SELECTED EXTRACT:
━━━━━━

The IO::Handle module in the standard Perl 5.6 distribution provides a common
interface to i/o tasks in Perl. A variety of sub-classes such as IO::File
and IO::Socket are derived from it; they understand all the methods of
IO::Handle, but add additional methods for dealing with files and sockets
respectively. In general the IO modules all use similar semantics; you
treat an IO object as if it's a wrapper around a file handle. The usual
Perl filehandle i/o commands (such as print(), getc(), eof() and read()) 
are all present, albeit provided as methods to call on the IO::File or 
IO::Socket object rather than as built-ins. Some of these core modules
have sub-types in turn; for example, IO::Socket provides a generic interface
to the Linux socket mechanism, but you need to use IO::Socket::INET to 
handle internet domain sockets (ones that send data over TCP/IP), in
contrast to IO::Socket::UNIX (which builds UNIX domain sockets, which
run very rapidly but are restricted to the local machine).


Note that there are some non-standard IO::Handle -derived modules that
aren't in the standard distribution. IO::Stringy lets you treat a scalar
variable as if it's a file handle -- great for splatting volumes of test
into a handle that you're going to pass to some other subroutine. And
IO::Stty lets you do things to the i/o settings on a serial TTY device. But
we're not going to deal with these here.


It's possible to use lower level Perl commands to set up a socket
connection; the Socket.pm module provides a low-level interface to the C
socket.h standard library, and the basic socket system calls are provided
as Perl built-in commands. But unless you want to deliberately build TCP/IP
packets by hand to meed some specific aim (such as generating malformed
packets that appear to originate from another machine) there's not much
point to doing this. The basic socket connection provided by IO::Socket::INET
lets you connect to a server on a remote host, read and write data, check
for the end of a data stream, and set buffering.


SUBTITLE: Protocols -- the client's eye view


Just being able to connect to a server isn't enough; the client needs to
know how to get the server to do something useful.  The usual solution,
as we saw last month, is to use a protocol -- a well-defined set of rules
governing how a client and server should communicate. Protocols dictate
the order in which a client and server exchange information, so that 
the session never enters a state in which the server is waiting to hear
something from the client and the client is waiting to hear something from
the server -- a deadlock situation that can persist indefinitely. Protocols
often provide some level of error recovery.

━━━━━━

THINGS TO DO:
- 1) Write out the Perl IO passage, everything from "Just being able" down to "of error recovery.", relabeling "deadlock" as "stalemate".
- 2) Extend the Perl IO passage with the next part of its text, starting after its last sentence.
The items that come next are separate material, unrelated to the Perl IO passage.

━━━━━━

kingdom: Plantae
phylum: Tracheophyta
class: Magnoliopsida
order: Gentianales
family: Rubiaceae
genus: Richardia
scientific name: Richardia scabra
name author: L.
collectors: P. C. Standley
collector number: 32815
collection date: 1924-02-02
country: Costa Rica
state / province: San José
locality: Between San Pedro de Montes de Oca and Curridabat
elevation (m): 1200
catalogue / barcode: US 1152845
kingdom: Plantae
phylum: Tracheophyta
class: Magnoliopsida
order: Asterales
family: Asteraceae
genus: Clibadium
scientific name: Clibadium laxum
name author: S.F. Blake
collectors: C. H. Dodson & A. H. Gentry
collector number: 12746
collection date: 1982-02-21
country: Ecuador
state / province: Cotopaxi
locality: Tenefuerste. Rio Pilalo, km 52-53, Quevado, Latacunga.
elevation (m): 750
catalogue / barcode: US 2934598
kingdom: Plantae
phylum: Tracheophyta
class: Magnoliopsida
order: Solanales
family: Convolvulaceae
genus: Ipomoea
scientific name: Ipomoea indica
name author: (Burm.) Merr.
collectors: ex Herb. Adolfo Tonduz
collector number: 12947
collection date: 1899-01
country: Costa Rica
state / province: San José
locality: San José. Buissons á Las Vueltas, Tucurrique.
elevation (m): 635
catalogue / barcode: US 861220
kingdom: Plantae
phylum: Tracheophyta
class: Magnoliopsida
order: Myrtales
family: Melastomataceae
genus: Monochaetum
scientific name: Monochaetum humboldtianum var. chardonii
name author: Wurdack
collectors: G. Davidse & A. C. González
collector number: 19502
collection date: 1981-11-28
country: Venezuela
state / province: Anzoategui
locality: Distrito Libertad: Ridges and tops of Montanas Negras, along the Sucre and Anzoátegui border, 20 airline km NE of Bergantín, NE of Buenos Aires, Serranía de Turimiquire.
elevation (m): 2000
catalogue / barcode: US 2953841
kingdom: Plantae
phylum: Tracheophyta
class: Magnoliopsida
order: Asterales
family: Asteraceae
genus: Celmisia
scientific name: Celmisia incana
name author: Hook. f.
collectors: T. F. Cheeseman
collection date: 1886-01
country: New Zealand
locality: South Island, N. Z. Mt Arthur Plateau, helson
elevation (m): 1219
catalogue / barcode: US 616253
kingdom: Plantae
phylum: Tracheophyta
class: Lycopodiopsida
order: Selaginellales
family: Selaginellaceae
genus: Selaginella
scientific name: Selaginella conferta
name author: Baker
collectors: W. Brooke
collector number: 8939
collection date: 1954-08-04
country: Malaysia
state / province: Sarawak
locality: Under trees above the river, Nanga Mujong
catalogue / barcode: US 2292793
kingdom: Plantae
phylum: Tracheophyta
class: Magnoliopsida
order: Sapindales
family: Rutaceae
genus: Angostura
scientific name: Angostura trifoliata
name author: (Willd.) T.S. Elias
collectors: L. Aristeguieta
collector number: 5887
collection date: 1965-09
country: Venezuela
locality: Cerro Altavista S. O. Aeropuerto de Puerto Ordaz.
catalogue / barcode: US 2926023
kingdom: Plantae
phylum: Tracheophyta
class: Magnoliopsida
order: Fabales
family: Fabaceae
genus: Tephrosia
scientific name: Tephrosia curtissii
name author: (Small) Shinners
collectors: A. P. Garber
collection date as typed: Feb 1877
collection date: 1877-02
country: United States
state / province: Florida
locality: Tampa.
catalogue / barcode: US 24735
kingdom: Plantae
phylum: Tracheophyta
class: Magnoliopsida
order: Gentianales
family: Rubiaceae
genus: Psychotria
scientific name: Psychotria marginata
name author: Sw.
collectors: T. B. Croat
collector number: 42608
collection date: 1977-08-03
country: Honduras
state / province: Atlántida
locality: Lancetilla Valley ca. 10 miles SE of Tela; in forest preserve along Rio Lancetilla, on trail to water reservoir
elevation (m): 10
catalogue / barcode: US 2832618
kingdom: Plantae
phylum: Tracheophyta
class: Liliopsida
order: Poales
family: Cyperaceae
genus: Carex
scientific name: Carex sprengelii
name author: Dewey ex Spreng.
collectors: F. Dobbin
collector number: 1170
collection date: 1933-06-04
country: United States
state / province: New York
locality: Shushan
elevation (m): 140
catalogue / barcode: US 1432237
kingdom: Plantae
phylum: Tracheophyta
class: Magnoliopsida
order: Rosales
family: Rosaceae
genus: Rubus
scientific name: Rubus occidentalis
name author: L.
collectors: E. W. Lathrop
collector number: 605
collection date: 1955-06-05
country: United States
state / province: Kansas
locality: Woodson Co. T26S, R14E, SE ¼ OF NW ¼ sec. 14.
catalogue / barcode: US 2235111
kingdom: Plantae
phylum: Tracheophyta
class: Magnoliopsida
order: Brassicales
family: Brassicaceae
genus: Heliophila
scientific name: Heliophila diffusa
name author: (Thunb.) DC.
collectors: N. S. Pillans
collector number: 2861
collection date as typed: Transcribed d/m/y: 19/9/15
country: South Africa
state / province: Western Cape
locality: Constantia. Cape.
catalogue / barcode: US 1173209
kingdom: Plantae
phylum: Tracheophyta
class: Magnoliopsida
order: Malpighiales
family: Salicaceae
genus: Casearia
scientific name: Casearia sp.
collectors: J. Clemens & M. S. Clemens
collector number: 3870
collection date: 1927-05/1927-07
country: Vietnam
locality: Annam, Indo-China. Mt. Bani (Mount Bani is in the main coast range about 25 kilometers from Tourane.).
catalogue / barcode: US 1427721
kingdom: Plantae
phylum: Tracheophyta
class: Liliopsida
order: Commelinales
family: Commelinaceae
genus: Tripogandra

━━━━━━

OUTPUTS BY TASK:
- 1)
Just being able to connect to a server isn't enough; the client needs to
know how to get the server to do something useful.  The usual solution,
as we saw last month, is to use a protocol -- a well-defined set of rules
governing how a client and server should communicate. Protocols dictate
the order in which a client and server exchange information, so that 
the session never enters a state in which the server is waiting to hear
something from the client and the client is waiting to hear something from
the server -- a stalemate situation that can persist indefinitely. Protocols
often provide some level of error recovery.

- 2)
The example in the previous section is about the lowest-possible level of
client for HTTP, the hypertext transport protocol used by the web. After
connecting to an HTTP server, our client prints a message like this:


  GET /


(followed by two carriage returns).


It then reads whatever the server emits and prints it to its standard
output. The GET command in HTTP (or rather, the GET method) tells the 
server to return the object named after it -- in this case '/', the
document root on the web server. If you execute this code, Linux Format's
web server will reply:


  200 OK


Then emit a stream of HTML (the default web page it's set to serve up
as the document root).


HTTP is a simple, stateless protocol; that is, we can connect to a 
server, issue commands, and each command will be executed without reference
to the previous one. Other TCP/IP protocols are not so simple. 


An example of a stateful program is SMTP, Simple Mail Transport
Protocol. The client can connect, tells the server to accept mail from
person <X> and destined for person <Y>, and starts sending the mail. The
'MAIL' command that introduces the mail tells the server to enter a
state in which it is accepting mail from someone. This can be followed by
'RCPT TO' command, telling the server who the mail is for. But RCPT TO
can be followed by either another RCPT TO (introducing another recipient)
or by DATA (introducing the message data). Keeping track of which state
the client is in is essential.


Other common stateful protocols include FTP (File Transfer Protocol),
NNTP (NetNews Transfer Protocol), and IRC (Internet Relay Chat).


In Perl, the commonest way to handle the client side of a stateful
protocol is to use a perl module that provides an object-oriented
interface to a session using that protocol. When a client program connects
to, say, a mail server to send mail out, we can be pretty sure that its
connection is and its state within that session aren't dependent on any 
outside influences. By wrapping the connection up in an object, and 
providing methods to poke data into the object and read data out, we
can build an object-oriented interface to a protocol that makes it easy
to build network clients.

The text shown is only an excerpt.